60 GHz outdoor urban measurement study of the feasibility of multi-Gbps mm-wave cellular networks

Future 5G cellular networks are expected to exploit the abundant spectrum resources of the millimeter-wave (mm-wave) bands to satisfy demand for multi-Gbps mobile links anticipated by exponential data traffic growth. However, given the directional nature of mm-wave links, the feasibility of mm-wave mobile networks is critically dependent on efficient antenna beamsteering and a rich inventory of strong LOS (line-of-sight) and NLOS (non line-of-sight) paths from effective reflectors in the urban environment. In this paper we report results from detailed angular measurements of 60 GHz links at an example outdoor pico-cellular site in a mixed-use urban environment typical of European cities. Our work is the first to systematically analyze the beamsteering requirements of future mm-wave cellular networks based on real measurements. Our results reveal that the urban environment provides substantial opportunities for multi-Gbps mm-wave connectivity, but that the availability of strong LOS/NLOS links is highly location and orientation-specific. Our results also show that high speed mm-wave links are very sensitive to beam misalignment.
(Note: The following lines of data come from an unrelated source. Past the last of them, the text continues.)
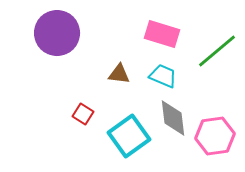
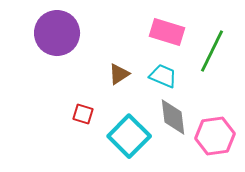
pink rectangle: moved 5 px right, 2 px up
green line: moved 5 px left; rotated 24 degrees counterclockwise
brown triangle: rotated 40 degrees counterclockwise
red square: rotated 15 degrees counterclockwise
gray diamond: moved 1 px up
cyan square: rotated 9 degrees counterclockwise
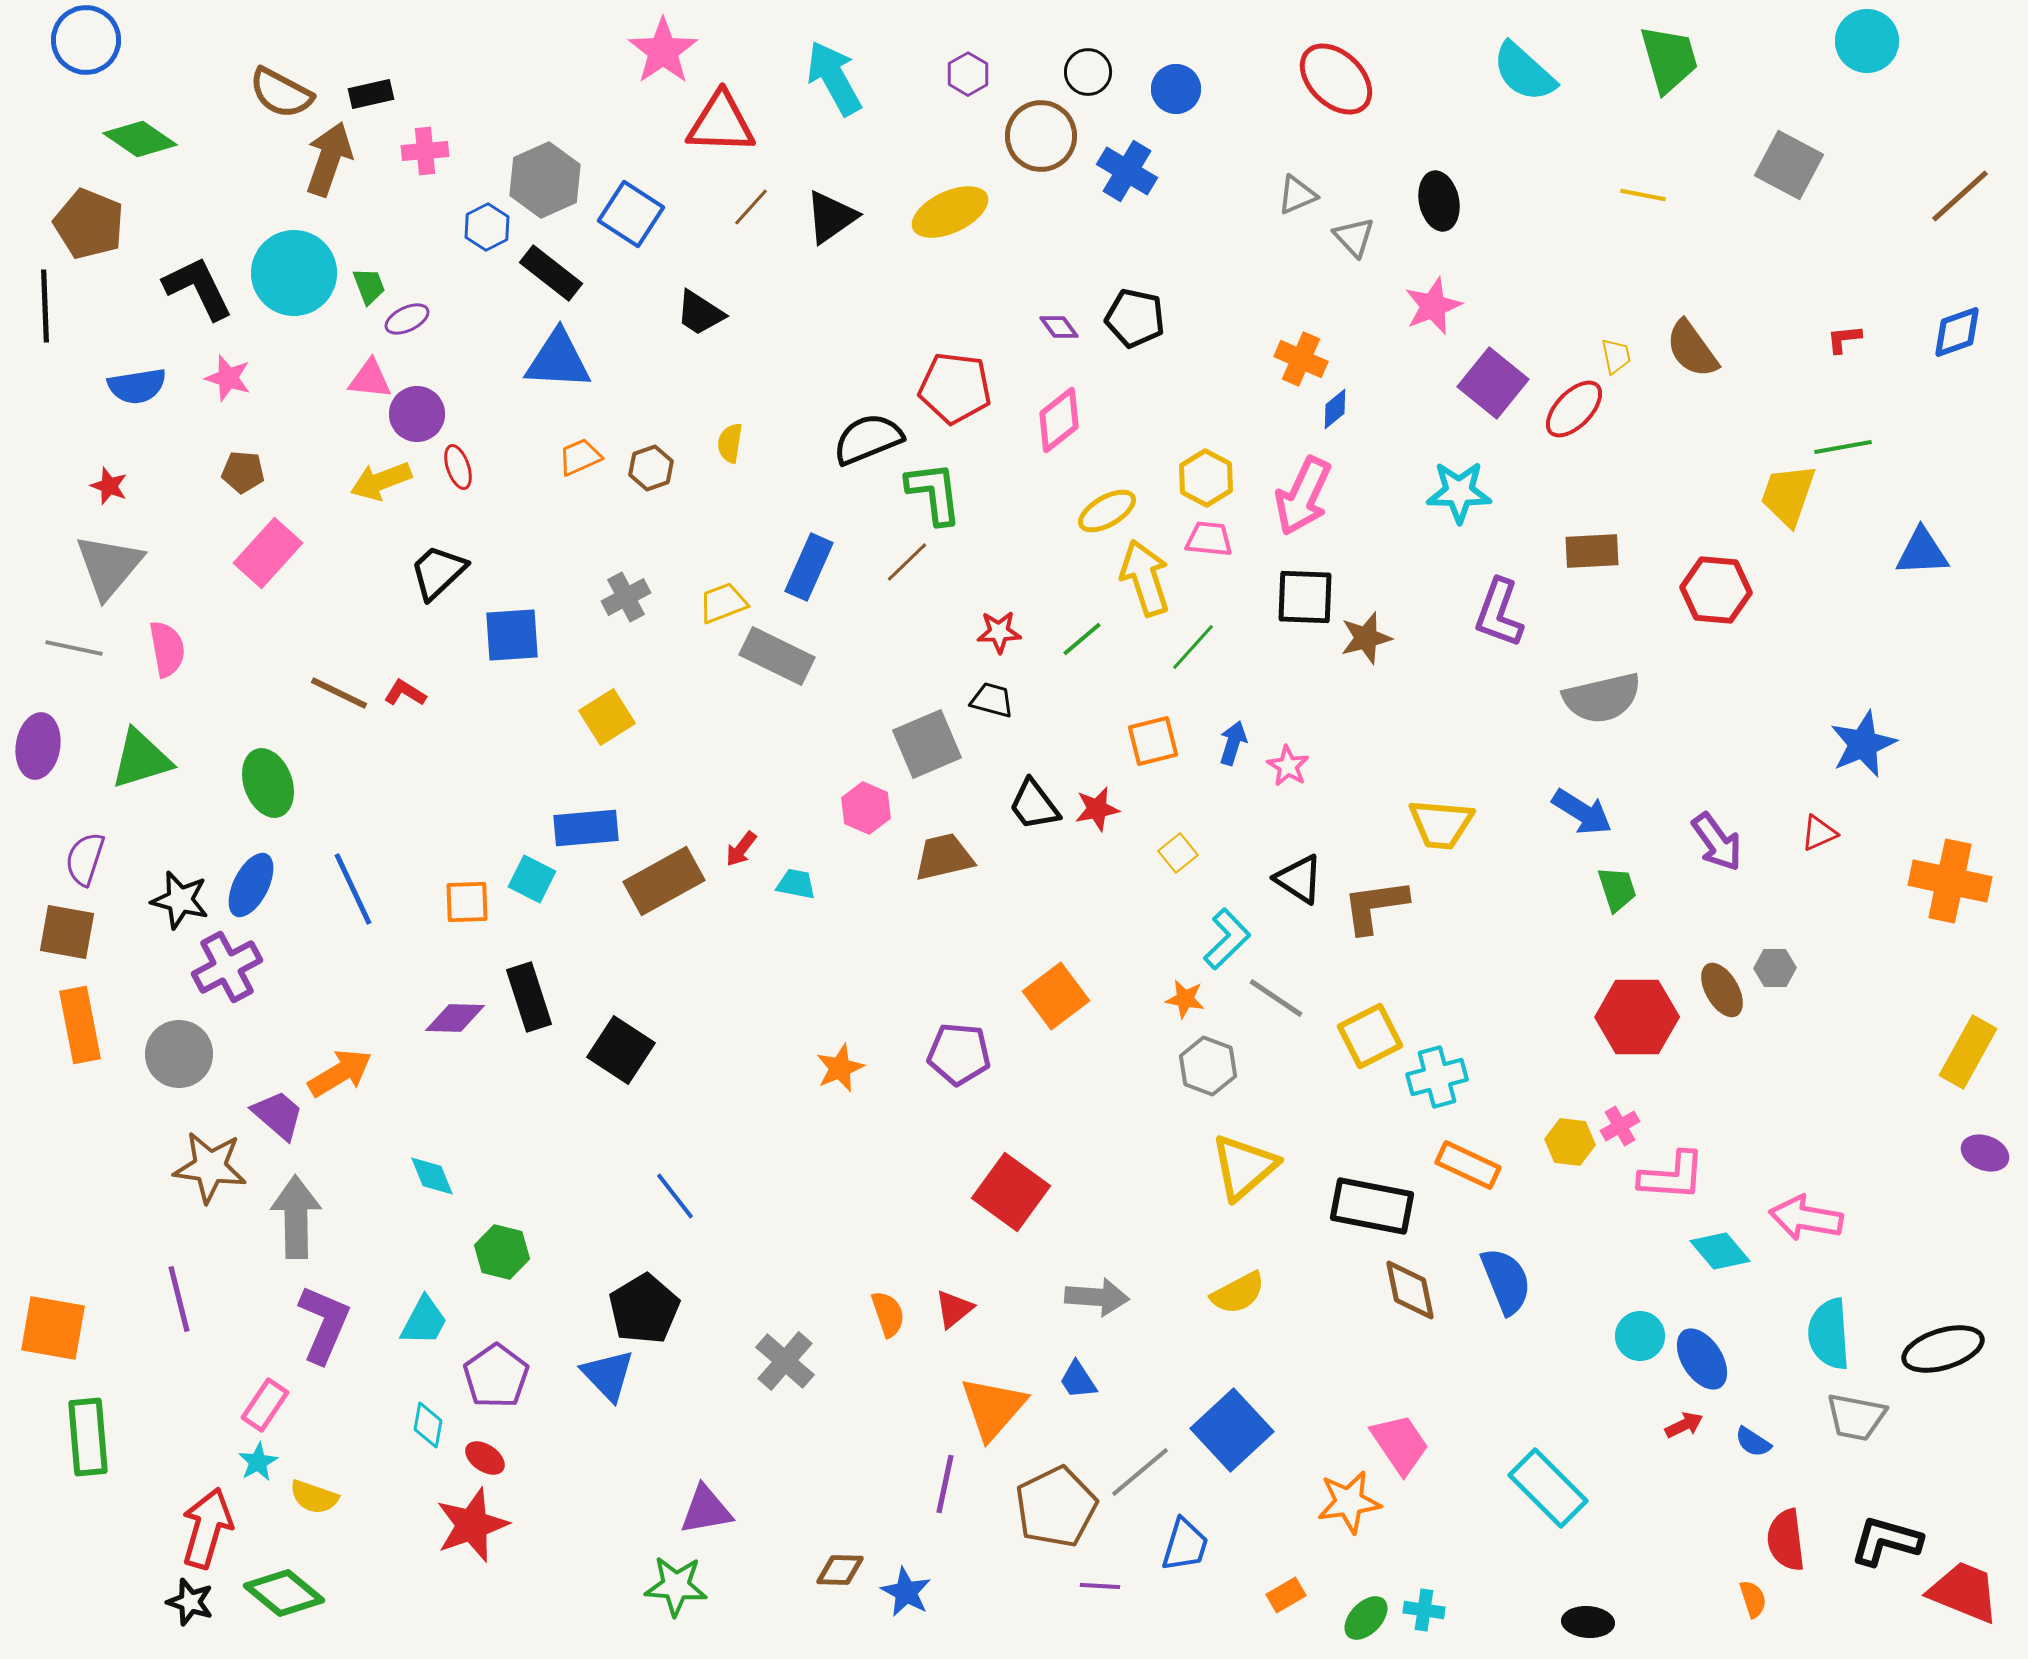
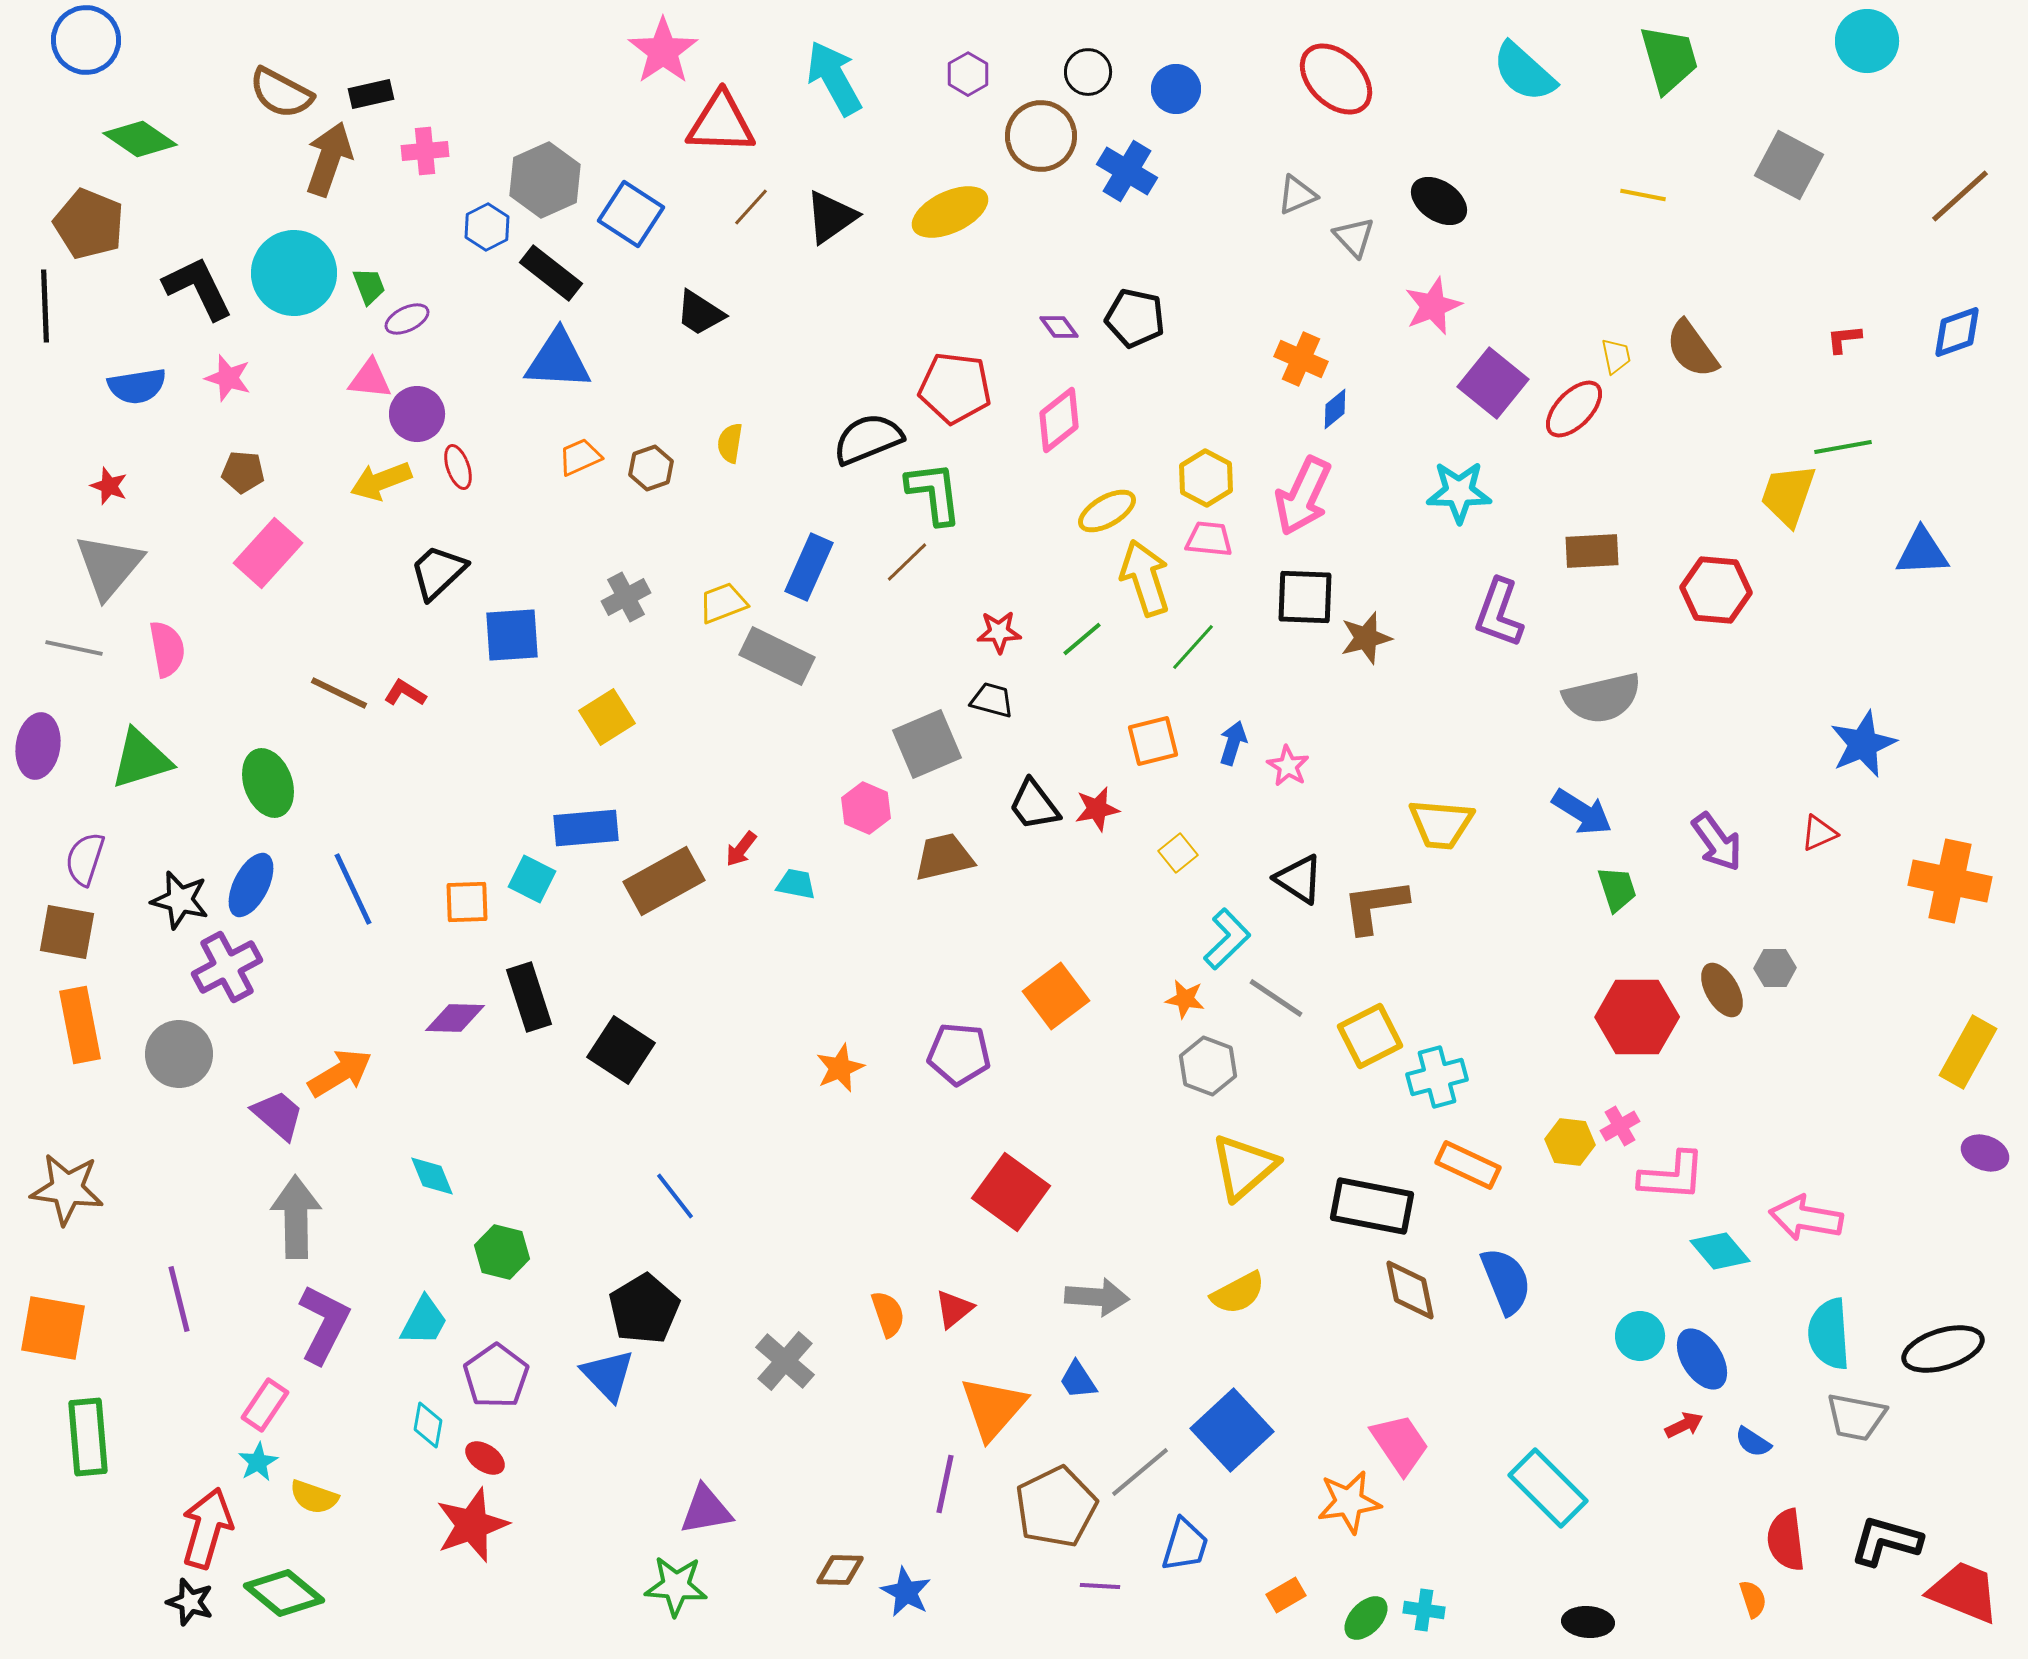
black ellipse at (1439, 201): rotated 44 degrees counterclockwise
brown star at (210, 1167): moved 143 px left, 22 px down
purple L-shape at (324, 1324): rotated 4 degrees clockwise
This has important implications for practical mm-wave cellular network design: (i) high-precision beamsteering is required to maintain stable data rates even for quasi-stationary users; and (ii) providing seamless high speed service in mobility scenarios will be extremely challenging. Our results thus cast doubt on whether outdoor mm-wave cellular deployments will be feasible in practice, given the high network control overhead of meeting such stringent beamsteering requirements.